Ying Xu Assistant Professor, Ph.D. Department of Civil, Architectural and Environmental Engineering University of Texas, AustinMedicalResearch.com Interview with:
Ying Xu
Assistant Professor, Ph.D.
Department of Civil, Architectural and Environmental Engineering
University of Texas, Austin

Medical Research: What is the background for this study? What are the main findings?

Response: Phthalates have been widely used as plasticizers to enhance the flexibility of polyvinyl chloride (PVC) products.  They are ubiquitous and persistent indoor pollutants and may result in profound and irreversible changes in the development of human reproductive tract.

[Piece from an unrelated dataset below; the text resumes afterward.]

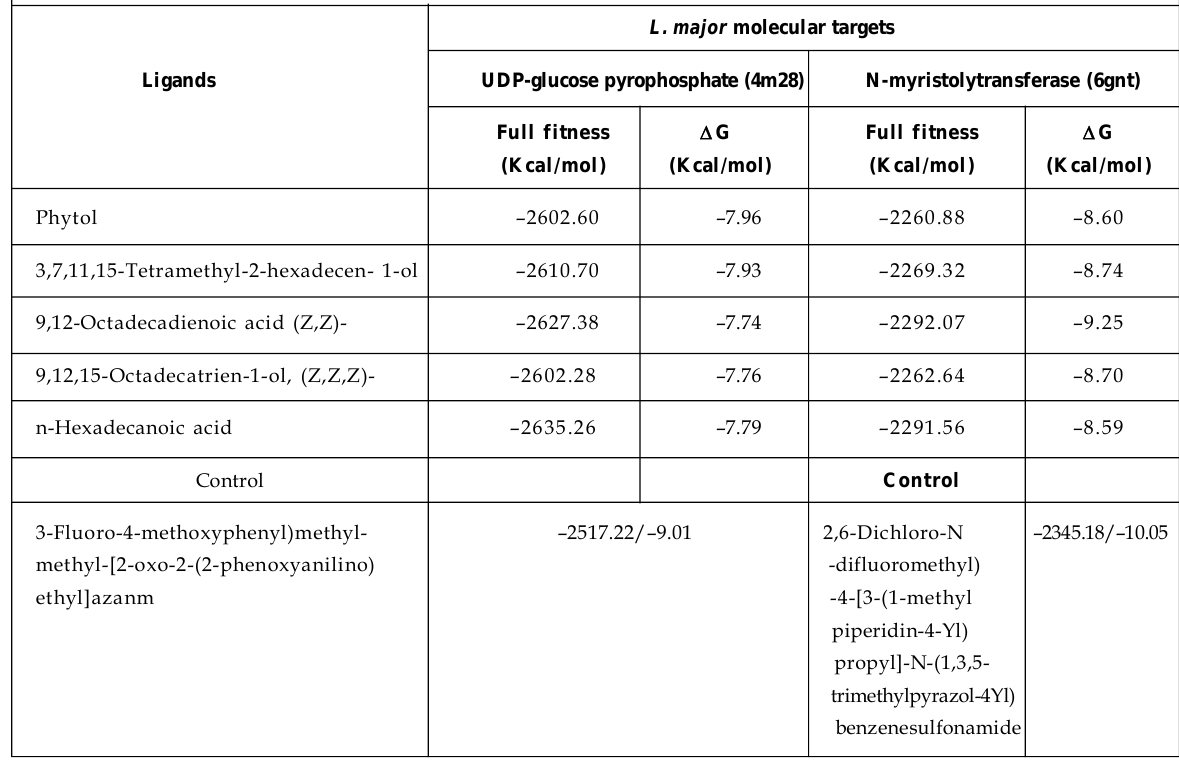
Table 5: Docking result of L. major molecular drug targets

In this study, we found that the emissions of phthalates and phthalate alternatives increase significantly with increasing temperature.  We developed an emission model and validated the model via chamber experiments.  Further analysis showed that, in infant sleep microenvironments, an increase in the temperature of mattress can cause a significant increase in emission of phthalates from the mattress cover and make the concentration in breathing zone about four times higher than that in the room, resulting in potentially high exposure.  In residential homes, an increase in the temperature from 25 to 35 ºC can elevate the gas-phase concentration of phthalates by more than a factor of 10, but the total airborne concentration may not increase that much for less volatile compounds.